Это все, что мы можем предложить посетителям в столь поздний час, сказала она, потому что стражники, которые бродят здесь по ночам, съели все наши запасы.
Вийон принялся за еду, но тут вошел старик с обезображенным проказой лицом. Старик опирался на палку. Вийон молча посмотрел на него. Прокаженный прошел к очагу, сел и сказал: говорят, ты ищешь своего брата.
Вийон выхватил кинжал, но прокаженный остановил его успокаивающим жестом.
Я не из стражи, сказал он, я сам разбойник и могу отвести тебя к твоему брату.
Опираясь на палку, он направился к двери, и Вийон последовал за ним. Они вышли в холодную зимнюю ночь. Ночь была светлая, на земле лежал снег. Вокруг простиралась безжизненная равнина, окаймленная черными лесистыми холмами. Прокаженный заковылял по тропинке в сторону холмов, и Вийон, сжимая на всякий случай в руке кинжал, двинулся за ним.

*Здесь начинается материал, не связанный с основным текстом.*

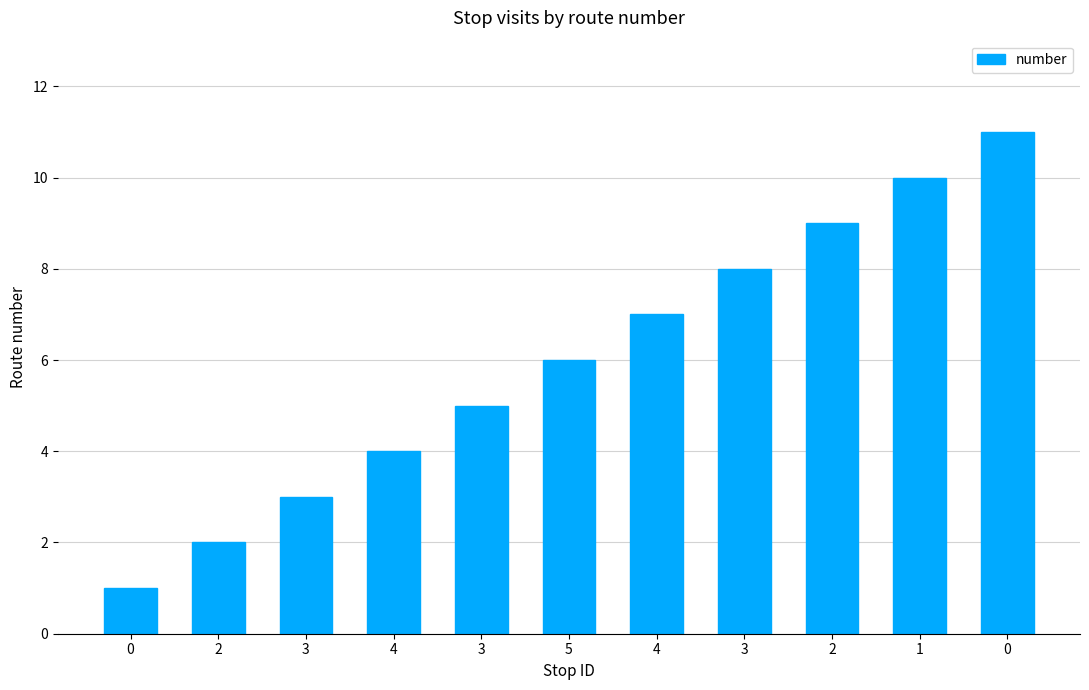

How many distinct data groups are displayed?

1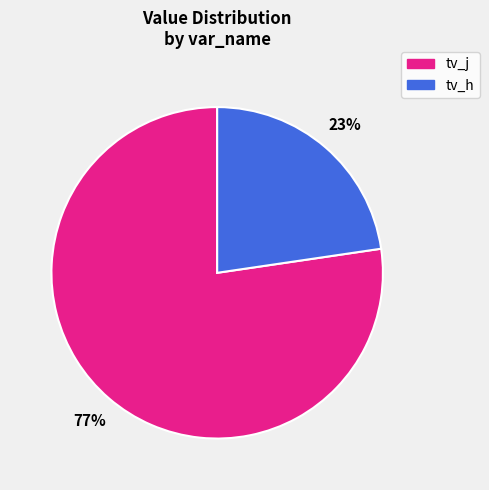

Is the sum of tv_h and tv_j greater than half?

Yes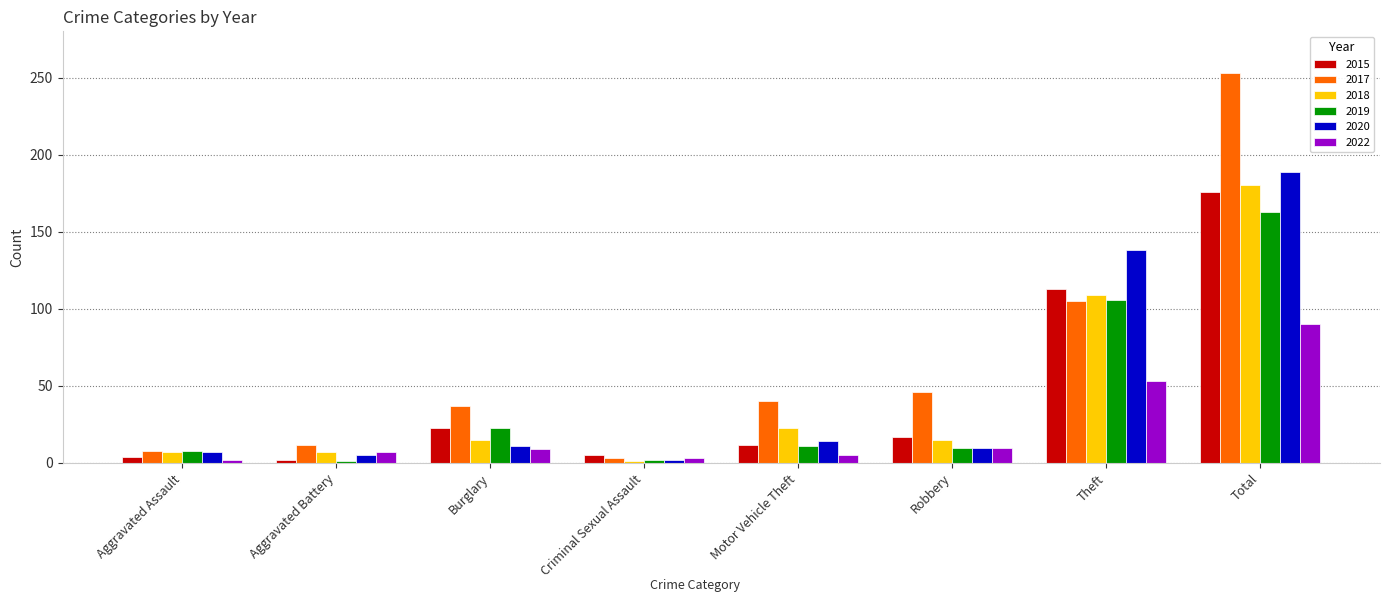

What is the label of the 5th bar from the left?

Motor Vehicle Theft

Когда тропинка стала подниматься вверх, прокаженный остановился. Он сел на камень, вынул из своей сумы окарину и заиграл тоскливую мелодию. Время от времени он прерывал игру, чтобы пропеть куплет плутовской баллады, в которой рассказывалось о насильниках, разбойниках, ворах и стражниках. Вийон слушал со все возрастающим беспокойством, потому что баллада была ему хорошо знакома. Он чувствовал, что его охватывает страх, внутри у него все сжималось. Но чего он боялся? Вийон и сам этого не знал, потому что не боялся ни стражников, ни темноты, ни прокаженного. Скорее даже, он испытывал не страх, а тоску, душевную горечь.
Тут прокаженный встал и направился к лесу. Вийон последовал за ним. Когда они дошли до первого дерева, Вийон увидел, что на суку болтается повешенный. Луна освещала мертвенным светом труп с вывалившимся языком. Это не был труп его брата, и Вийон пошел дальше. На соседнем дереве тоже болтался повешенный, но и он не был его братом. Вийон оглянулся по сторонам и увидел, что все деревья в лесу увешаны мертвецами. Вийон ходил между раскачивающимися на ветру трупами и не спеша рассматривал каждый, пока не нашел своего брата. Он перерезал кинжалом веревку и опустил тело на траву. Оно закоченело от смерти и от холода. Вийон прикоснулся губами к мертвому лбу, и в ту же минуту труп брата заговорил.
Здесь повсюду порхают белые бабочки, дорогой брат, сказал труп, бабочки-призраки. Они ждут тебя.
Вийон растерянно огляделся. Его спутник исчез, и над лесом тихо и скорбно, точно погребальная музыка, зазвучала баллада, которую пел прокаженный.